From "Captains of Industry," by James Parton. Houghton, Mifflin & Co.,
1884.
I have seldom been more interested than in hearing Horace Greeley tell
the story of his coming to New York, in 1831, and gradually working his
way into business there.
He was living at the age of twenty years with his parents in a small
log-cabin in a new clearing of Western Pennsylvania, about twenty miles
from Erie. His father, a Yankee by birth, had recently moved to that
region and was trying to raise sheep there, as he had been accustomed
to do in Vermont. The wolves were too numerous there.
It was part of the business of Horace and his brother to watch the
flock of sheep, and sometimes they camped out all night, sleeping with
their feet to the fire, Indian fashion. He told me that occasionally a
pack of wolves would come so near that he could see their eyeballs
glare in the darkness and hear them pant.
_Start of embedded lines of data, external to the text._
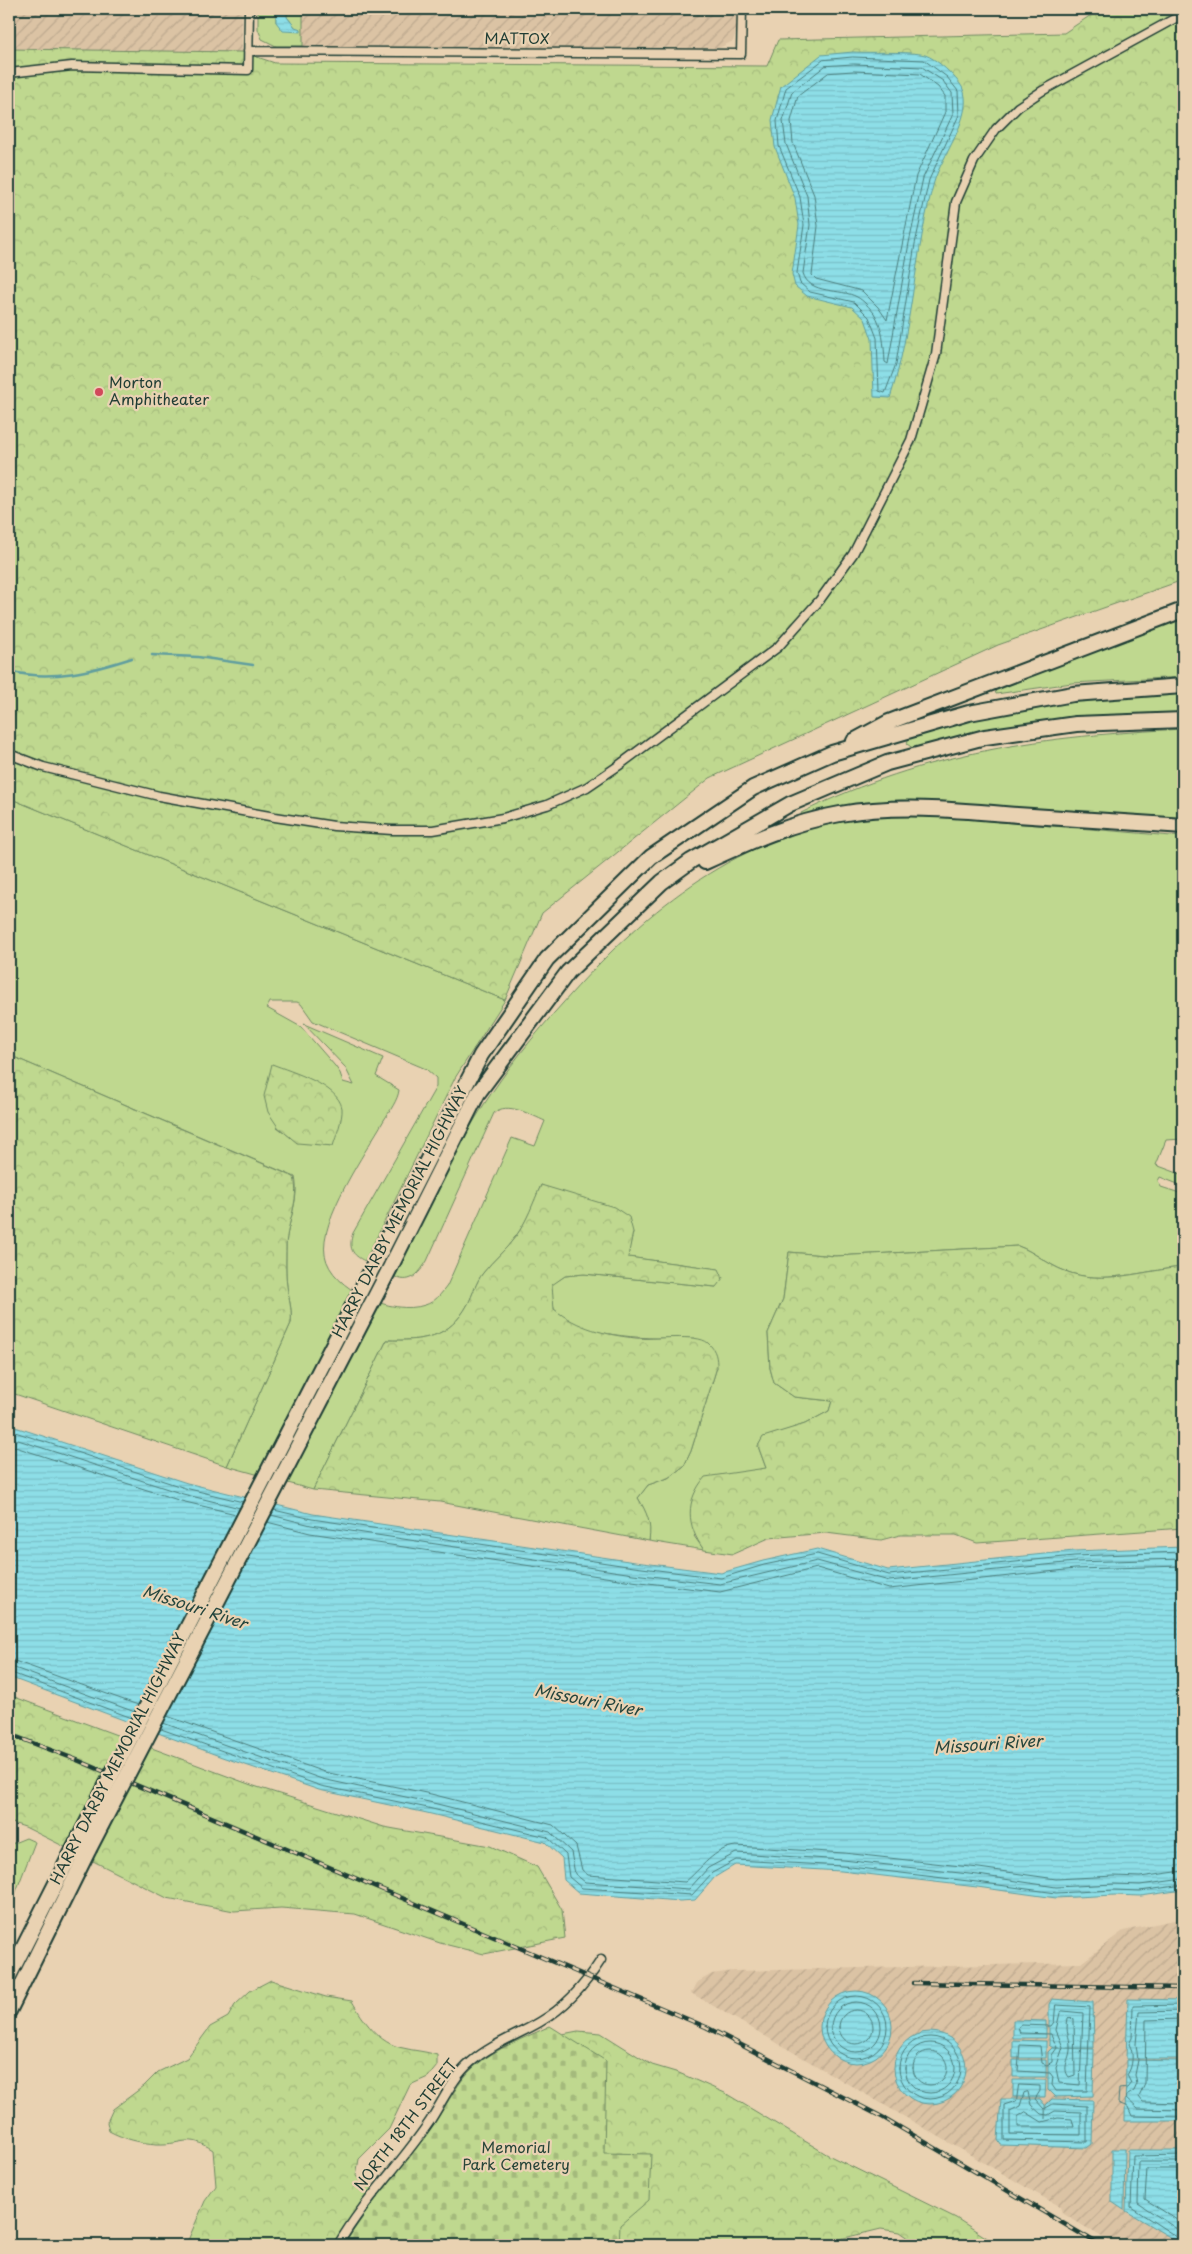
<svg xmlns="http://www.w3.org/2000/svg" width="1192" height="2254" font-family="'Playpen Sans',sans-serif">
<style>
.industrial{fill:url(#industrial-furrows)}
.green{fill:#bfd88f;stroke:#6f8a62;fill-rule:evenodd}
.forest{fill:url(#forest-crowns);stroke:#6f8a62}
.cemetery{fill:url(#cemetery-stones);stroke:#6f8a62}
.water{fill:url(#water-rules);stroke:#619e9f}
.lines{fill:none;stroke-linecap:round;stroke-linejoin:round}
.shore{stroke:#4b7d7c;stroke-width:1}
.stream{stroke:#619e9f;stroke-width:2.5}
.street-casing{stroke:#1f3d34;stroke-width:11}
.highway-casing{stroke:#1f3d34;stroke-width:18}
.street{stroke:#e9d2b2;stroke-width:8}
.highway{stroke:#e9d2b2;stroke-width:14}
.rail-casing{stroke:#1f3d34;stroke-width:4.5}
.rail{stroke:#e9d2b2;stroke-width:2.5;stroke-dasharray:8;stroke-linecap:butt}
.highway-bridge-casing{stroke:#1f3d34;stroke-width:18;stroke-linecap:butt}
.highway-bridge{stroke:#e9d2b2;stroke-width:14}
.poi-dot{fill:#d1495b;stroke:#e9d2b2;stroke-width:2}
.labels{text-anchor:middle;stroke-width:4.5;stroke-linejoin:round;paint-order:stroke}
.street-label{font-size:15px;fill:#1f3d34;stroke:#e9d2b2}
.poi-label{font-size:15px;fill:#1f3d34;stroke:#e9d2b2;text-anchor:start}
.park-label{font-size:15px;fill:#274539;stroke:#e9d2b2}
.water-label{font-size:16px;font-style:italic;fill:#24453d;stroke:#e9d2b2}
</style>
<defs>
<pattern id="industrial-furrows" width="10" height="10" patternUnits="userSpaceOnUse" patternTransform="scale(1.25)"><rect width="10" height="10" fill="#dbc3a4"/><path d="M-1 1l2-2M0 10L10 0M9 11l2-2" fill="none" stroke="#bca88e"/></pattern>
<pattern id="forest-crowns" width="20" height="18" patternUnits="userSpaceOnUse" patternTransform="scale(1.25)"><rect width="20" height="18" fill="#bfd88f"/><path d="M2 6a3 3 0 1 1 6 0M12 15a3 3 0 1 1 6 0" fill="none" stroke="#a4ba7c"/></pattern>
<pattern id="cemetery-stones" width="16" height="16" patternUnits="userSpaceOnUse" patternTransform="scale(1.25)"><rect width="16" height="16" fill="#bfd88f"/><path d="M2 7V4a2 2 0 0 1 4 0v3zM10 15v-3a2 2 0 0 1 4 0v3z" fill="#a4ba7c"/></pattern>
<pattern id="water-rules" width="6" height="5" patternUnits="userSpaceOnUse" patternTransform="scale(1.25)"><rect width="6" height="5" fill="#8ddee7"/><path d="M0 2.5h6" fill="none" stroke="#79bfc7"/></pattern>
</defs>
<rect width="100%" height="100%" fill="#e9d2b2"/>
<filter id="ink" filterUnits="userSpaceOnUse"><feTurbulence type="fractalNoise" baseFrequency=".02" numOctaves="2"/><feDisplacementMap in="SourceGraphic" scale="10" xChannelSelector="R" yChannelSelector="G"/><feConvolveMatrix kernelMatrix="1 2 1 2 8 2 1 2 1" color-interpolation-filters="sRGB"/></filter>
<g filter="url(#ink)">
<!-- industrial -->
<path class="industrial" d="M9,9H242V52L9,49Z
M303,9H737V29L733,41L719,48L303,46Z
M1183,1918V2245H1115L1062,2213L1060,2207L691,1993L696,1983L712,1974L733,1971L1081,1963L1123,1931Z"/>
<!-- green -->
<path class="green" d="M258,9H276V22L295,27L287,17V9H303V46H276L262,39L258,29Z
M1183,618V677L1072,683L996,694L995,690Z
M1183,694V712L1099,717L914,749L907,744L909,736L967,717L1067,701Z
M1183,729V818L902,800L862,803L802,815L801,813C927,751 1044,736 1183,729Z
M9,798L505,1000L455,1078L365,1261C352,1255 348,1248 353,1233L436,1087V1078L426,1069L313,1021L301,1004L297,1002H270L267,1008L301,1027L335,1066L340,1073L343,1082L354,1085L345,1067L304,1024L383,1058L376,1076L399,1090C398,1100 389,1112 384,1120C365,1153 319,1219 325,1255C331,1290 393,1316 425,1305C435,1302 441,1294 447,1286L512,1138L535,1146L545,1121C531,1115 507,1101 494,1113L427,1261C418,1275 410,1285 393,1276C422,1219 449,1160 483,1106C506,1070 534,1035 563,1003C639,916 733,837 851,820C905,813 959,818 1012,823C1069,827 1126,832 1183,837V1139L1166,1140L1156,1165L1183,1175V1186L1160,1177L1158,1181L1161,1187L1183,1194V1267C1145,1270 1102,1286 1065,1271C1048,1265 1035,1252 1018,1246L835,1256L789,1252L783,1299L768,1333L770,1368L774,1383L794,1397L832,1401L829,1411L805,1424L763,1438L758,1446L766,1468L694,1536L704,1550L649,1541C651,1524 647,1513 638,1498L648,1485L668,1478L684,1466L691,1451L717,1367L695,1338C661,1339 599,1339 569,1321C564,1318 559,1313 554,1309L551,1285L565,1276L584,1274L716,1287L718,1269L627,1257L633,1232L541,1185C534,1203 527,1221 516,1236C506,1250 493,1260 483,1273C476,1282 473,1295 468,1304C449,1339 422,1341 387,1340L313,1490L227,1466L291,1323C292,1309 290,1305 288,1292C285,1278 286,1260 286,1246C287,1222 300,1201 295,1177L9,1055ZM277,1127L333,1146L297,1142Z
M26,1838L35,1842L9,1910V1845Z"/>
<!-- forest -->
<path class="forest" d="M1100,9H1183V580L998,645L710,778L542,913L505,1000L9,798V49L242,52L275,63L767,66L778,40L1064,33Z
M9,1055L294,1177C300,1201 287,1222 286,1246C286,1260 285,1278 288,1292C290,1305 292,1309 291,1323L227,1466L9,1392Z
M272,1064C292,1072 338,1085 342,1108C343,1119 336,1136 333,1146L297,1143L278,1127L268,1112L264,1096Z
M541,1185L614,1207L629,1217L633,1232L628,1257L719,1269L723,1278L716,1287L584,1274L565,1276L552,1285L554,1309C577,1328 606,1335 636,1338C653,1340 697,1333 708,1343C716,1350 717,1358 717,1367L691,1451L684,1466L668,1478L648,1485L638,1498C647,1513 652,1523 649,1541L440,1502L313,1490L387,1340C422,1341 449,1339 468,1304C473,1294 476,1282 483,1273C493,1260 506,1250 516,1236C527,1221 533,1203 541,1185Z
M1018,1246C1035,1252 1048,1265 1065,1271C1103,1286 1145,1270 1183,1267V1528L977,1543L956,1535H900L881,1540L826,1533L769,1538L733,1554L704,1550C686,1525 685,1501 705,1477L766,1468L758,1446L763,1437L805,1424L829,1411L832,1401L794,1397L774,1383L770,1368L768,1333L783,1299L789,1252L835,1256Z
M9,1695L254,1786L384,1827L490,1846L537,1867L562,1910L565,1938L484,1954L440,1943L355,1914L281,1908L234,1911L167,1898L25,1827L9,1822Z
M271,1980L326,1997L352,2001C363,2020 379,2044 403,2048C415,2051 425,2051 437,2055V2066L428,2077L410,2085L389,2129L359,2159L356,2176L363,2184L390,2192L547,2037L578,2031L601,2033L652,2065L679,2073L725,2093L828,2155L956,2218L998,2245H919L900,2232L881,2229L844,2238L830,2245H277L266,2242L252,2245H186L205,2201L216,2186L213,2150C187,2133 185,2145 157,2144C140,2143 124,2139 109,2131L107,2122L113,2109L144,2086L158,2072L187,2058L210,2027L228,2017L235,2005L250,1991Z"/>
<!-- cemetery -->
<path class="cemetery" d="M550,2026L606,2061L604,2153L651,2154L649,2200L620,2225L619,2245H344C371,2202 405,2163 435,2122C448,2103 458,2081 475,2066C496,2048 525,2038 550,2026Z"/>
<!-- water -->
<path class="water" d="M276,9H287V17L295,27L301,29V32L283,31L276,22Z
M853,52C871,53 910,51 925,55C936,58 957,78 962,87C976,113 941,157 934,182C914,253 913,328 890,398L874,397L872,339L865,319L852,307L807,296L795,286L792,274L799,225L795,198L775,147L772,120L781,86L821,55Z
M9,1425L187,1483L313,1514L635,1562L721,1573L763,1561L817,1549L888,1570L1074,1551L1183,1547V1890L1141,1896L1115,1895L1056,1898L977,1887L841,1871L735,1865L715,1877L695,1900L680,1901L579,1893L564,1880L562,1858L545,1842L427,1813L319,1790L222,1757L9,1677Z
M820 2027a36 36 0 1 1 72 0a36 36 0 1 1-72 0Z
M1052,1999L1093,2002L1094,2048H1053L1049,2045V2004Z
M1128,1999L1183,2000V2059H1126Z
M1013,2020L1046,2021V2038H1013Z
M894 2068a36 36 0 1 1 72 0a36 36 0 1 1-72 0Z
M1013,2040L1046,2041V2058H1013Z
M1052,2048L1094,2049L1093,2096L1055,2097L1048,2090V2052Z
M1013,2060H1046V2077H1013Z
M1126,2060L1183,2061V2121H1125Z
M1013,2080H1046L1045,2097H1013Z
M1001,2099H1040L1045,2105V2119L1046,2105L1052,2099L1093,2100L1092,2144L1087,2148L1001,2145L998,2140Z
M1112,2149H1125L1124,2210L1112,2202Z
M1128,2150H1183V2245L1126,2211Z"/>
<g class="lines">
<!-- shore -->
<path class="shore" d="M853,57L924,60L947,77L958,91L959,115L929,180L915,244L896,364L885,393L879,391L877,338L869,317L854,302L810,292L800,283L797,273L804,225L800,197L779,146L777,121L786,88L823,60Z
M854,64L922,67L943,81L952,93L953,114L923,178L909,243L888,364L885,362C884,345 883,327 874,313C870,308 863,300 857,297C841,288 809,295 803,273L810,225L807,196L786,144L783,121L792,92L825,66Z
M854,71L920,74L938,87L945,96V112L916,176L887,320L878,307L862,291L816,279L812,275L818,226L814,195L793,143L791,121L798,96L828,73Z
M9,1430L185,1488L243,1502
M9,1437L183,1494L240,1508
M9,1445L181,1501L236,1514
M274,1510L312,1519L634,1567L721,1578L764,1565L817,1554L889,1575L1074,1556L1183,1552
M271,1515L311,1525L633,1574L720,1584L817,1561L889,1581L1075,1562L1183,1559
M267,1522L310,1533L632,1581L720,1592L817,1568L889,1589L1075,1569L1183,1566
M9,1659L138,1705
M9,1666L135,1712
M9,1672L132,1718
M167,1716L324,1772L431,1794L553,1825L576,1846L582,1870L588,1875L685,1882C701,1869 714,1848 736,1846L844,1853L979,1868L1056,1879L1114,1876L1140,1877L1183,1871
M163,1723L322,1779L429,1802L550,1832L571,1852L575,1874L585,1882L689,1889L708,1868L736,1853L843,1860L978,1875L1056,1887L1114,1884L1140,1885L1183,1879
M161,1729L321,1786L428,1808L547,1837L566,1855L569,1877L582,1888L692,1895L712,1873L736,1860L842,1866L977,1882L1056,1893L1114,1890L1140,1891L1183,1885
M825 2027a31 31 0 1 1 62 0a31 31 0 1 1-62 0Z
M831 2027a25 25 0 1 1 50 0a25 25 0 1 1-50 0Z
M1056,2005L1090,2007L1087,2091H1056L1052,2085L1053,2077L1050,2073L1018,2071L1020,2045L1040,2046L1042,2063L1047,2065L1052,2062V2055L1057,2048L1051,2034L1020,2033L1018,2027L1021,2025L1051,2026L1054,2022Z
M1183,2005L1133,2006L1132,2038L1129,2044C1134,2052 1133,2067 1127,2075L1131,2083L1127,2088L1119,2089L1118,2103L1128,2107L1132,2116L1183,2117
M839 2027a17 17 0 1 1 34 0a17 17 0 1 1-34 0Z
M1063,2011L1083,2013L1080,2085L1059,2083L1056,2068L1063,2047L1056,2030L1060,2013Z
M1183,2011L1139,2012L1136,2044L1138,2060L1135,2075L1137,2084L1134,2091L1125,2097L1138,2109L1183,2110
M1074,2019L1075,2075L1069,2077C1061,2067 1071,2058 1070,2047C1070,2034 1065,2035 1068,2019Z
M1183,2019L1146,2020L1145,2084L1139,2097L1143,2102L1183,2103
M899 2068a31 31 0 1 1 62 0a31 31 0 1 1-62 0Z
M905 2068a25 25 0 1 1 50 0a25 25 0 1 1-50 0Z
M913 2068a17 17 0 1 1 34 0a17 17 0 1 1-34 0Z
M1019,2085L1040,2086V2091L1035,2099L1044,2109L1053,2104L1087,2106V2142L1004,2140V2105L1016,2101Z
M1028,2092L1031,2105L1041,2114L1048,2115L1055,2111L1081,2112V2135L1010,2134V2111L1020,2106L1024,2093Z
M1026,2112L1042,2122L1058,2118L1072,2119L1074,2127H1018V2117Z
M1183,2155L1133,2156L1131,2207L1183,2241
M1183,2162H1139L1138,2203L1183,2233
M1183,2169H1147L1145,2199L1183,2224"/>
<!-- stream -->
<path class="stream" d="M152,655L198,657L253,665
M9,671C51,682 92,671 132,658"/>
<defs>
<path id="street" d="M248,51L741,54L742,9
M9,73L72,66L248,70L249,9
M9,754L43,767L159,796L275,817L334,826L392,830H433L503,818L547,805L587,787L618,766L778,647L819,601L853,554L911,440L936,354L956,202L974,161L996,129L1018,107L1042,91L1183,14
M338,2245C364,2200 401,2164 430,2121C443,2101 453,2077 471,2062C492,2044 518,2035 540,2022C566,2007 585,1985 601,1960"/>
<path id="highway" d="M854,741L889,722L1183,610
M705,862C748,842 793,822 840,814C899,804 958,810 1017,815C1073,819 1128,822 1183,826
M377,1259L481,1055L547,959L651,857L753,788L832,753L969,713L1073,694L1183,686
M391,1266L478,1093L568,972L662,882L691,861L790,804L887,763L985,737L1076,724L1183,720
M9,1976L77,1842
M9,2011L89,1849"/>
</defs>
<!-- street casing -->
<use href="#street" class="street-casing"/>
<!-- highway casing -->
<use href="#highway" class="highway-casing"/>
<!-- street -->
<use href="#street" class="street"/>
<!-- highway -->
<use href="#highway" class="highway"/>
<defs>
<path id="rail" d="M9,1734L77,1760L706,2027L884,2118L1100,2245
M913,1983L1183,1988"/>
</defs>
<!-- rail casing -->
<use href="#rail" class="rail-casing"/>
<!-- rail -->
<use href="#rail" class="rail"/>
<defs>
<path id="highway-bridge" d="M77,1842L377,1259
M89,1849L391,1266"/>
</defs>
<!-- highway-bridge casing -->
<use href="#highway-bridge" class="highway-bridge-casing"/>
<!-- highway-bridge -->
<use href="#highway-bridge" class="highway-bridge"/>
</g>
</g>
<!-- markers -->
<circle class="poi-dot" cx="99" cy="392" r="5"/>
<g class="labels">
<!-- street labels -->
<g class="street-label">
<text x="517" y="44">MATTOX</text>
<text transform="translate(400 1212) rotate(-63)" y="5">HARRY DARBY MEMORIAL HIGHWAY</text>
<text transform="translate(118 1759) rotate(-63)" y="5">HARRY DARBY MEMORIAL HIGHWAY</text>
<text transform="translate(406 2125) rotate(-53)" y="5">NORTH 18TH STREET</text>
</g>
<!-- poi labels -->
<g class="poi-label">
<text x="109" y="388">Morton<tspan x="109" dy="17">Amphitheater</tspan></text>
</g>
<!-- park labels -->
<g class="park-label">
<text x="516" y="2153">Memorial<tspan x="516" dy="17">Park Cemetery</tspan></text>
</g>
<!-- water labels -->
<g class="water-label">
<text transform="translate(195 1607) rotate(18)" y="6">Missouri River</text>
<text transform="translate(588 1700) rotate(11)" y="6">Missouri River</text>
<text transform="translate(988 1744) rotate(-4)" y="6">Missouri River</text>
</g>
</g>
<!-- margin -->
<rect width="1192" height="2254" fill="none" stroke="#e9d2b2" stroke-width="30"/>
<rect x="15" y="15" width="1162" height="2224" fill="none" stroke="#1f3d34" stroke-width="2" filter="url(#ink)"/>
</svg>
Even as he lay in the loft
of his father's cabin he could hear them howling in the fields. In
spite of all their care, the wolves killed in one season a hundred of
his father's sheep, and then he gave up the attempt.
The family were so poor that it was a matter of doubt sometimes whether
they could get food enough to live through the long winter, and so
Horace, who had learned the printer's trade in Vermont, started out on
foot in search of work in a village printing office.